- Seal
- Jackson Jackson
- Coordinates: 33°19′42″N 81°47′33″W﻿ / ﻿33.32833°N 81.79250°W
- Country: United States
- State: South Carolina
- County: Aiken

Area
- • Total: 3.52 sq mi (9.12 km^{2})
- • Land: 3.52 sq mi (9.12 km^{2})
- • Water: 0 sq mi (0.00 km^{2})
- Elevation: 197 ft (60 m)

Population (2020)
- • Total: 1,521
- • Density: 432.1/sq mi (166.84/km^{2})
- Time zone: UTC-5 (Eastern (EST))
- • Summer (DST): UTC-4 (EDT)
- ZIP code: 29831
- Area codes: 803, 839
- FIPS code: 45-36205
- GNIS feature ID: 2405898
- Website: www.jackson-sc.gov

= Jackson, South Carolina =

Jackson is a town in Aiken County, South Carolina, United States. As of the 2020 census, Jackson had a population of 1,521. It is part of the Augusta, Georgia metropolitan area.
==History==
Silver Bluff was listed on the National Register of Historic Places in 1977.

==Geography==
Jackson is located in southern Aiken County, 2 mi northeast of the Savannah River. It is the closest community northwest of the U.S. Department of Energy Savannah River Site.

According to the United States Census Bureau, the town has a total area of 9.2 km2, all land.

==Demographics==

Historical population
| Census | Pop. | Note | %± |
| 1960 | 1,746 |  | — |
| 1970 | 1,928 |  | 10.4% |
| 1980 | 1,771 |  | −8.1% |
| 1990 | 1,681 |  | −5.1% |
| 2000 | 1,625 |  | −3.3% |
| 2010 | 1,700 |  | 4.6% |
| 2020 | 1,521 |  | −10.5% |
U.S. Decennial Census

===2020 census===

Jackson racial composition
| Race | Num. | Perc. |
|---|---|---|
| White (non-Hispanic) | 1,190 | 78.24% |
| Black or African American (non-Hispanic) | 192 | 12.62% |
| Native American | 9 | 0.59% |
| Asian | 10 | 0.66% |
| Other/Mixed | 81 | 5.33% |
| Hispanic or Latino | 39 | 2.56% |

As of the 2020 United States census, there were 1,521 people, 791 households, and 531 families residing in the town.

===2000 census===
As of the census of 2000, there were 1,625 people, 677 households, and 469 families residing in the town. The population density was 457.6 PD/sqmi. There were 788 housing units at an average density of 221.9 /sqmi. The racial makeup of the town was 88.62% White, 8.98% African American, 1.11% Native American, 0.31% Asian, 0.06% Pacific Islander, 0.18% from other races, and 0.74% from two or more races. Hispanic or Latino of any race were 1.23% of the population.

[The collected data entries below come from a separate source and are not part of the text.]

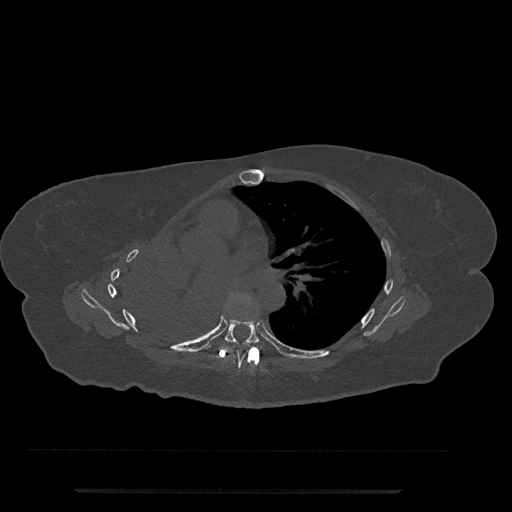
CT including the spine, one axial slice. Reconstruction kernel Br40s/3. 120 kVp. Bone window (W 1800 / L 400 HU). 0.5 mm slice thickness. 512 × 512 image matrix. Female patient, age 51 years. From the clinical record (not read from this slice): primary cancer: neuro.
Annotated regions visible in this slice (semi-automatically segmented with operator editing):
- T6 vertebra: box from (x=224, y=346) to (x=253, y=370) px
- T7 vertebra: (x=225, y=315)–(x=260, y=345)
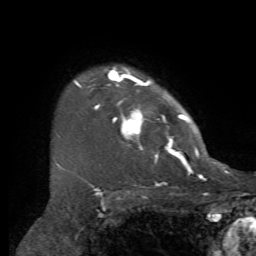
Breast MRI, one axial slice. Position 55 of 72 along the scan axis. Cropped to one breast. Dynamic contrast-enhanced series, time point 2 of 7 at this slice position (early post-contrast). 1.5 T. TE 4.2 ms, TR 8.7 ms. 2.2 mm slice thickness. 256 × 256 image matrix, field of view 180 × 180 mm. Female patient.
Outlined on this slice (semi-automatically segmented with operator editing):
- enhancing-tissue mask used for the functional tumour volume (all voxels passing the contrast-enhancement thresholds inside the analysis volume; usually the tumour): bounding box (x1, y1, x2, y2) in pixels: (57, 66, 203, 169)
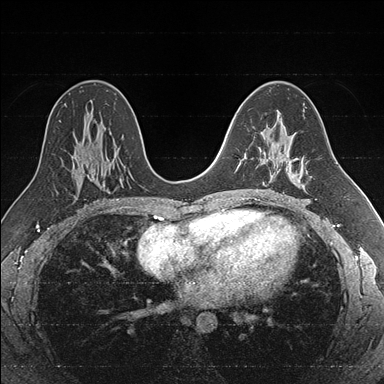
Breast MRI (dynamic contrast-enhanced), one axial slice. Dynamic contrast-enhanced series, time point 2 of 7 at this slice position (early post-contrast). 1.5 T. TE 1.6 ms, TR 4.2 ms. 384 × 384 image matrix, field of view 300 × 300 mm. Female patient.
Outlined on this slice (semi-automatically segmented with operator editing):
- enhancing-tissue mask used for the functional tumour volume (all voxels passing the contrast-enhancement thresholds inside the analysis volume; usually the tumour): bounding box [x1, y1, x2, y2] px = [238, 127, 286, 184]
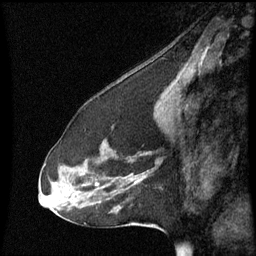
Breast MRI (dynamic contrast-enhanced), one sagittal slice; slice 27 of 60 in the series (ordered by position); dynamic contrast-enhanced series, image 2 of 3 at this slice position (ordered by acquisition); 1.5 T; TE 4.2 ms, TR 8.9 ms; 256 × 256 image matrix, field of view 200 × 200 mm. Patient: female, 53 years. Case-level facts recorded for this patient, not image findings: setting: breast cancer imaged before/during neoadjuvant chemotherapy; receptor status: HR-positive, HER2-negative.
Outlined on this slice (semi-automatic segmentation, software-assisted and operator-edited):
- analysis volume of interest (the breast-tissue region the enhancement analysis was run in; not a lesion): bounding box [x1, y1, x2, y2] px = [44, 120, 167, 223]
- tumour enhancement mask (voxels above the 70 % enhancement threshold inside the analysis volume of interest): [134, 180, 139, 185]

There were 677 households, out of which 28.7% had children under the age of 18 living with them, 55.1% were married couples living together, 10.9% had a female householder with no husband present, and 30.6% were non-families. 28.7% of all households were made up of individuals, and 11.7% had someone living alone who was 65 years of age or older. The average household size was 2.40 and the average family size was 2.93.

In the town, the population was spread out, with 24.6% under the age of 18, 6.9% from 18 to 24, 28.1% from 25 to 44, 22.0% from 45 to 64, and 18.5% who were 65 years of age or older. The median age was 40 years. For every 100 females, there were 94.4 males. For every 100 females age 18 and over, there were 86.3 males.

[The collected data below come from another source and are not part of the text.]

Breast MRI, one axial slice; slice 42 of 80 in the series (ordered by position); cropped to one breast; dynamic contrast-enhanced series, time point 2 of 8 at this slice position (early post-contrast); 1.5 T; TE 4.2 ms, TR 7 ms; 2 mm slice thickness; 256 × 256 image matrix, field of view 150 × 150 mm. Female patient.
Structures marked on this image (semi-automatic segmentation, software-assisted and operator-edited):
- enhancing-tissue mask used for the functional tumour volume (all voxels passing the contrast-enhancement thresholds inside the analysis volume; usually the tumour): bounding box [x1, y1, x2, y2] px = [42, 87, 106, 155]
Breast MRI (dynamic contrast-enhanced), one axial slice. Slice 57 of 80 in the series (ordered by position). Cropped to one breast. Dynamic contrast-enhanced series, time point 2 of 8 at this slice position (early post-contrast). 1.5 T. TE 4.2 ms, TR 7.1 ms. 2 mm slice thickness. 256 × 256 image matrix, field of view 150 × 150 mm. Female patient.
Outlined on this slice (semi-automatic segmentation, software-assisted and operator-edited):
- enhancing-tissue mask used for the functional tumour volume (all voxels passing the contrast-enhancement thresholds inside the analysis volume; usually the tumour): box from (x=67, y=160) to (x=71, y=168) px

The median income for a household in the town was $35,924, and the median income for a family was $41,563. Males had a median income of $38,458 versus $24,732 for females. The per capita income for the town was $17,357. About 8.8% of families and 11.1% of the population were below the poverty line, including 21.6% of those under age 18 and 1.9% of those age 65 or over.

==Education==
It is in the Aiken County Public School District.

Zoned schools are Redcliffe Elementary School, Jackson Middle School, and Silver Bluff High School. Silver Bluff High opened in 1981 as a consolidated high school for Jackson, Beech Island, and New Ellenton.

Jackson has a public library, a branch of the ABBE Regional Library System.